WEEKEND: Songstresses Daniels, Wade to share stage at McCurdy Pavilion

PORT TOWNSEND ­— Music streams through her veins.

Her father’s blues records, her mother’s gospel choir, the upright piano that followed the family from house to house: All of it set Dee Daniels to singing. She started out in the Sunshine Choir, a children’s group at her church, and went on to play piano and B-3 organ at the New Hope Baptist Church in Seattle’s Central District.

Daniels’ family moved to Seattle when she was 17, and she still considers the city home. Since living there, however, she spent years in Europe, then moved to Vancouver, B.C., her husband’s home.

Tonight, Daniels is back in Washington state and joining fellow jazz vocalist Charenée Wade for the opening concert in Jazz Port Townsend, the weekend full of performances at McCurdy Pavilion in Fort Worden State Park, 200 Battery Way. The women will take the stage for the vocal showcase at

7:30 p.m.

Daniels revels in teaching as well as performing in Port Townsend’s jazz conference. This is her fourth time in the festival. Leading workshops “keeps me a well-rounded person,” Daniels says. “I’m always gathering information . . . always discovering new ways.”

She’s looking with great anticipation toward tonight. Daniels and Wade, a native of Brooklyn, N.Y., making her first trip to Port Townsend, are just now meeting each other.

“I’ll do some songs, she’ll do some songs, and then we’ll do some together,” Daniels predicts, adding that in addition to a variety of jazz standards, she’ll offer songs written by herself.

Daniels also looks forward to meeting Sunny Wilkinson, another veteran jazz vocalist who’ll give a concert at 1:30 p.m. Saturday at McCurdy Pavilion. “Can’t get enough girl power,” Daniels adds.

When asked what she wants to give her audience, the singer doesn’t hesitate.

“There’s only one thing to give people. And that is L-O-V-E. I don’t have to think about anything; I just open myself and let it flow,” Daniels answers.

When teaching, she asks student vocalists: Why are you singing?

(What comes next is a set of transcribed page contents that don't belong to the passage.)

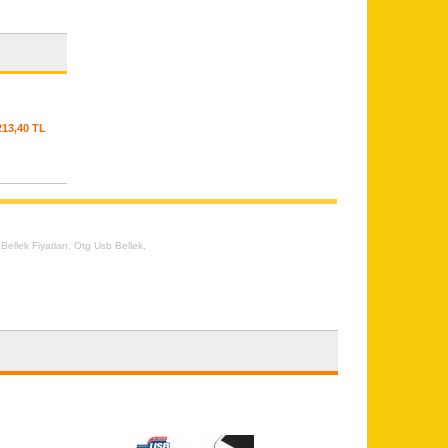
213,40 TL
ellek Fiyatları
,
Otg Usb Bellek
,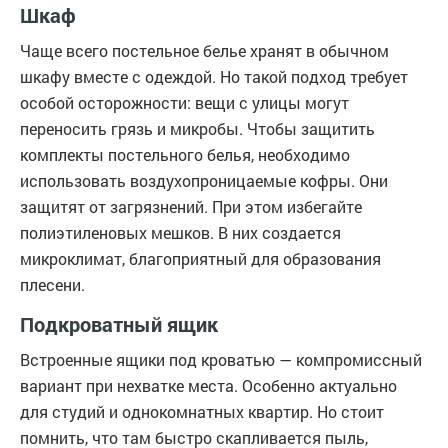
Шкаф
Чаще всего постельное белье хранят в обычном
шкафу вместе с одеждой. Но такой подход требует
особой осторожности: вещи с улицы могут
переносить грязь и микробы. Чтобы защитить
комплекты постельного белья, необходимо
использовать воздухопроницаемые кофры. Они
защитят от загрязнений. При этом избегайте
полиэтиленовых мешков. В них создается
микроклимат, благоприятный для образования
плесени.
Подкроватный ящик
Встроенные ящики под кроватью — компромиссный
вариант при нехватке места. Особенно актуально
для студий и однокомнатных квартир. Но стоит
помнить, что там быстро скапливается пыль,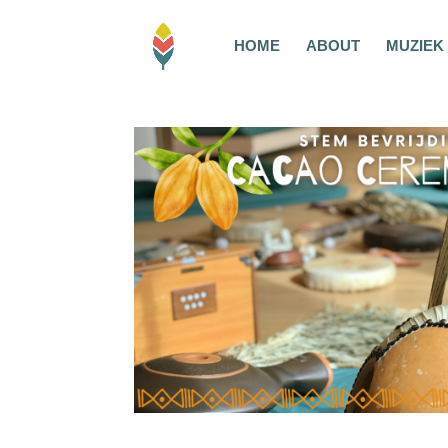
HOME
ABOUT
MUZIEK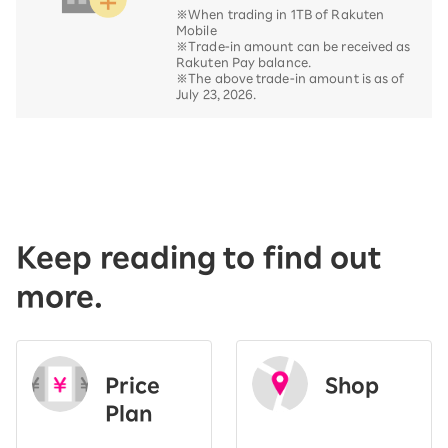
※When trading in 1TB of Rakuten
Mobile
※Trade-in amount can be received as
Rakuten Pay balance.
※The above trade-in amount is as of
July 23, 2026.
Keep reading to find out
more.
Price
Shop
Plan
​ ​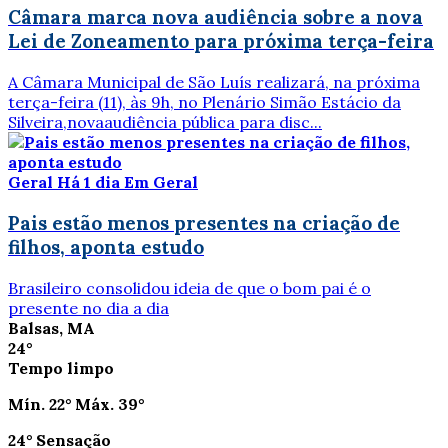
Câmara marca nova audiência sobre a nova
Lei de Zoneamento para próxima terça-feira
A Câmara Municipal de São Luís realizará, na próxima
terça-feira (11), às 9h, no Plenário Simão Estácio da
Silveira,novaaudiência pública para disc...
Geral
Há 1 dia
Em Geral
Pais estão menos presentes na criação de
filhos, aponta estudo
Brasileiro consolidou ideia de que o bom pai é o
presente no dia a dia
Balsas, MA
24°
Tempo limpo
Mín.
22°
Máx.
39°
24°
Sensação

Why do you put yourself in such a vulnerable position?

Each has his or her own reason. For Daniels, the most important one is “to be a catalyst, for love.”

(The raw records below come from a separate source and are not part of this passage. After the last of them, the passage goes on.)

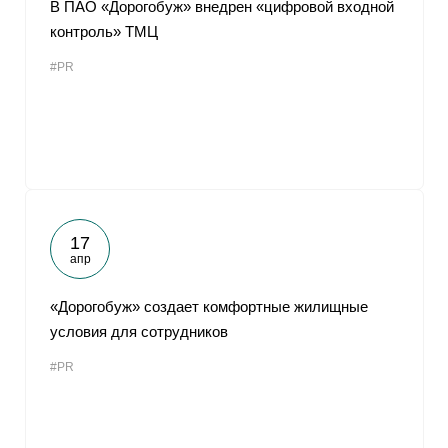
В ПАО «Дорогобуж» внедрен «цифровой входной
контроль» ТМЦ
#PR
17
апр
«Дорогобуж» создает комфортные жилищные
условия для сотрудников
#PR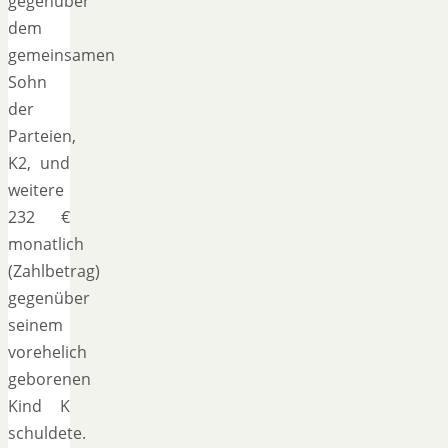
gegenüber
dem
gemeinsamen
Sohn
der
Parteien,
K2, und
weitere
232 €
monatlich
(Zahlbetrag)
gegenüber
seinem
vorehelich
geborenen
Kind K
schuldete.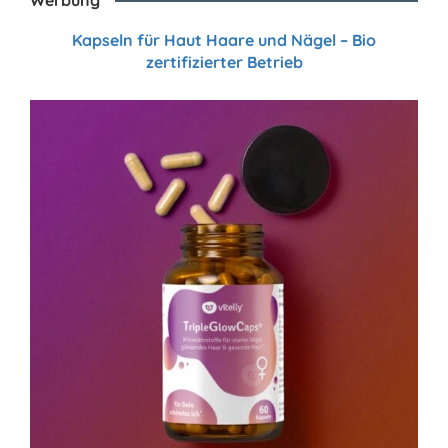
Kapseln für Haut Haare und Nägel – Bio
zertifizierter Betrieb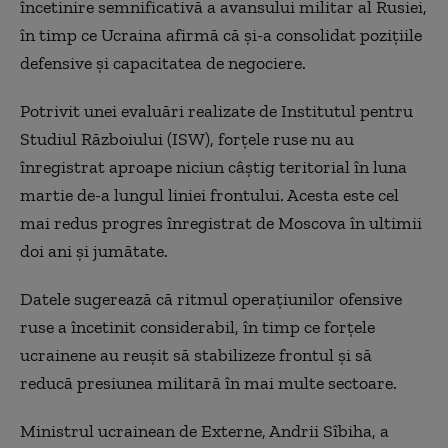
încetinire semnificativă a avansului militar al Rusiei,
în timp ce Ucraina afirmă că și-a consolidat pozițiile
defensive și capacitatea de negociere.
Potrivit unei evaluări realizate de Institutul pentru
Studiul Războiului (ISW), forțele ruse nu au
înregistrat aproape niciun câștig teritorial în luna
martie de-a lungul liniei frontului. Acesta este cel
mai redus progres înregistrat de Moscova în ultimii
doi ani și jumătate.
Datele sugerează că ritmul operațiunilor ofensive
ruse a încetinit considerabil, în timp ce forțele
ucrainene au reușit să stabilizeze frontul și să
reducă presiunea militară în mai multe sectoare.
Ministrul ucrainean de Externe, Andrii Sîbiha, a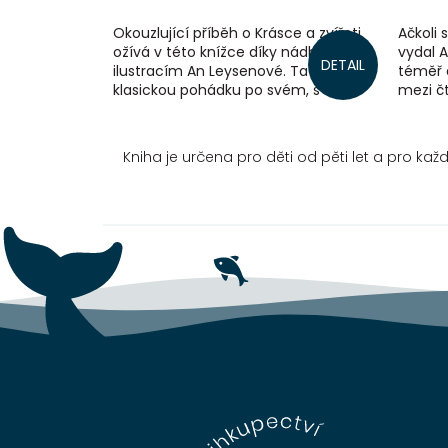
Okouzlující příběh o Krásce a zvířeti
Ačkoli 
ožívá v této knížce díky nádherným
vydal A
DETAIL
ilustracím An Leysenové. Ta vypráví
téměř d
klasickou pohádku po svém, s
mezi čt
překvapivými detaily. Ožívají v ní...
dospělý
Kniha je určena pro děti od pěti let a pro k
Z
á
p
a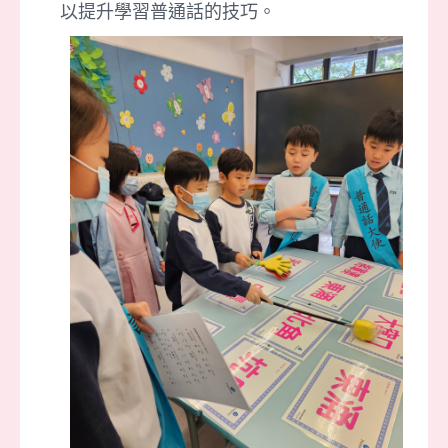
以提升學習普通話的技巧。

Wade, too, uses the music to commune with her audience.

“I try to be focused on what I’m singing about, and staying in the moment,” she says.

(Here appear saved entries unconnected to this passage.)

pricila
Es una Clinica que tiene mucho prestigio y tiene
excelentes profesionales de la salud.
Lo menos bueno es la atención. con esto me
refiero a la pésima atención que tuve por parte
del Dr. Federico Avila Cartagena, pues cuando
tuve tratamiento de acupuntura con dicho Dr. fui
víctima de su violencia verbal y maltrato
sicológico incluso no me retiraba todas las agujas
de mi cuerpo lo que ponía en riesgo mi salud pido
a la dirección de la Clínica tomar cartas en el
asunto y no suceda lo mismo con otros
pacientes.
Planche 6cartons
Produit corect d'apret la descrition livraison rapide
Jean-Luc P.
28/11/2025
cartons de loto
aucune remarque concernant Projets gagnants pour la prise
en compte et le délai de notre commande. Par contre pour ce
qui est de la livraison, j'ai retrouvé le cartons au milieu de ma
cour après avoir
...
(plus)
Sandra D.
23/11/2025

Wade, who’s just 29, has been performing since she was a girl of 12 in New York City. She took formal lessons, but also “listened, and listened, and listened . . . to Sarah Vaughan, Dianne Reeves, Nancy Wilson and Dee Dee Bridgewater.”

Tonight, Wade will draw on her songbook of favorites such as Cole Porter’s “You’d Be So Nice to Come Home To,” Thelonious Monk’s “Ruby, My Dear,” and her own arrangements of other standards.

“I love to swing. There’s really no getting around it,” Wade adds. “When somebody is really swinging, it just makes me happy.”

Wade is also a passionate teacher, a guide who hopes to help her students stay true to themselves.

“Whatever you love doing, do it,” she says. “Try not to bend to what others want you to be . . . and remember, you’re always learning something new.”

Wade then voiced her gratitude for this first visit to Jazz Port Townsend.

“I feel honored to be asked,” she says, “and to be passing on the music to the next generation.”

Tonight, Wade and Daniels will be joined on stage by pianist Benny Green, Christoph Luty on bass, Clarence Acox on drums and alto saxophonist Jeff Clayton.